"Because just at that moment I understood that my belief was wrong. I understood the shame, the horror, of the tricks I had played on you."
"Tricks?" said Charnock. "Oh!" and as he stooped down to pick up the book he added in a voice of comprehension, "At last! You puzzled me yesterday when you said, 'To possess the friend you had had to make the lover.'"

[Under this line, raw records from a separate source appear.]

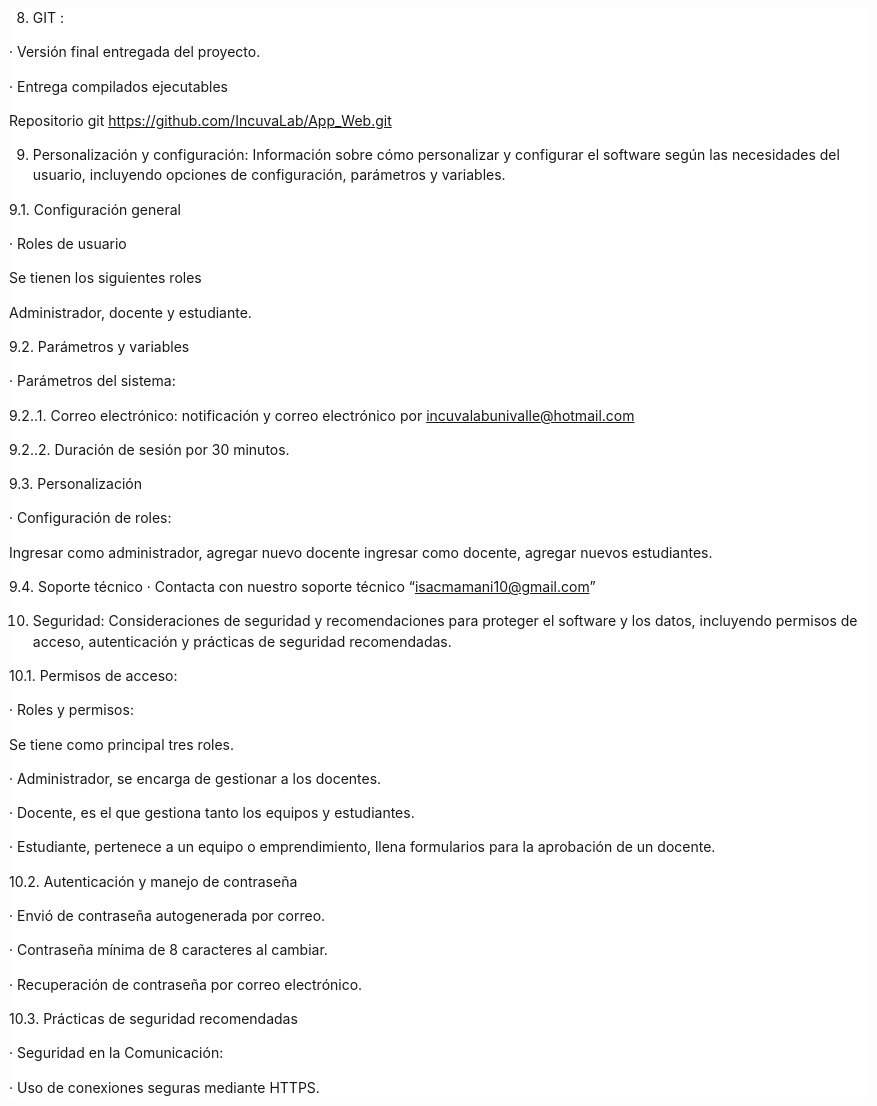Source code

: 8. GIT :

· Versión final entregada del proyecto.

· Entrega compilados ejecutables

Repositorio git https://github.com/IncuvaLab/App_Web.git

9. Personalización y configuración: Información sobre cómo personalizar y configurar el software según las necesidades del usuario, incluyendo opciones de configuración, parámetros y variables.

9.1. Configuración general

· Roles de usuario

Se tienen los siguientes roles

Administrador, docente y estudiante.

9.2. Parámetros y variables

· Parámetros del sistema:

9.2..1. Correo electrónico: notificación y correo electrónico por incuvalabunivalle@hotmail.com

9.2..2. Duración de sesión por 30 minutos.

9.3. Personalización

· Configuración de roles:

Ingresar como administrador, agregar nuevo docente ingresar como docente, agregar nuevos estudiantes.

9.4. Soporte técnico · Contacta con nuestro soporte técnico “isacmamani10@gmail.com”

10. Seguridad: Consideraciones de seguridad y recomendaciones para proteger el software y los datos, incluyendo permisos de acceso, autenticación y prácticas de seguridad recomendadas.

10.1. Permisos de acceso:

· Roles y permisos:

Se tiene como principal tres roles.

· Administrador, se encarga de gestionar a los docentes.

· Docente, es el que gestiona tanto los equipos y estudiantes.

· Estudiante, pertenece a un equipo o emprendimiento, llena formularios para la aprobación de un docente.

10.2. Autenticación y manejo de contraseña

· Envió de contraseña autogenerada por correo.

· Contraseña mínima de 8 caracteres al cambiar.

· Recuperación de contraseña por correo electrónico.

10.3. Prácticas de seguridad recomendadas

· Seguridad en la Comunicación:

· Uso de conexiones seguras mediante HTTPS.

"Yes," she said eagerly, "you understand? I want you to. I want you to understand to the last letter, so that you may decide whether you will help me or not, knowing what the woman is who asks your help. I sat down to trick you into caring for me if by any means I could. I did it deliberately, how deliberately you will see if you only open the book you hold. And it wasn't until I had won that I realised that I had cheated to win and could not profit by the gains. I won yesterday and yesterday I sent you away. Perhaps God kept you here."
Charnock made no answer. He sat down at the table opposite to Miranda and turned over the leaves of the book, whilst Miranda watched him, holding her breath. He was not angry yet, but she dreaded the moment when he should understand the subject-matter of the book.
The book was a collection of letters written by a great French lady at the Court of Louis XV. to a young girl-relative in Provence, and the letters were intended to serve as a guide to the girl's provincial inexperience. There was much sage instruction as to the best methods of handling men, "ces animaux effroyables, dont nous ne pouvons ni ne voudrons nous débarrasser," as the great lady politely termed them. In the margin of the book Miranda's pencil had scored lines against passages here and there. Charnock read out one:--
"Et prends bien garde de tellement diriger la conversation qu'il parle beaucoup de lui-même."
"That accounts for the history of my life which I gave you in your garden," said Charnock. He was not angry yet; he was even smiling.
"Yes," said Miranda, seriously; "but there's worse! Go on!"
"Soyez sage, ma mie," he read, turning over a page. "On ne possede jamais un de ces animaux sans qu'on peut bien disposer d'un autre. Celui que tu aimes, t'aimera aussi si tu fais la cour a un deuxième. Ils ont bien tort qui disent qu'il ne faut que deux pour faire l'amour. Il faut au moins trois."
"That accounts for Wilbraham, and the basket of flowers for Gibraltar."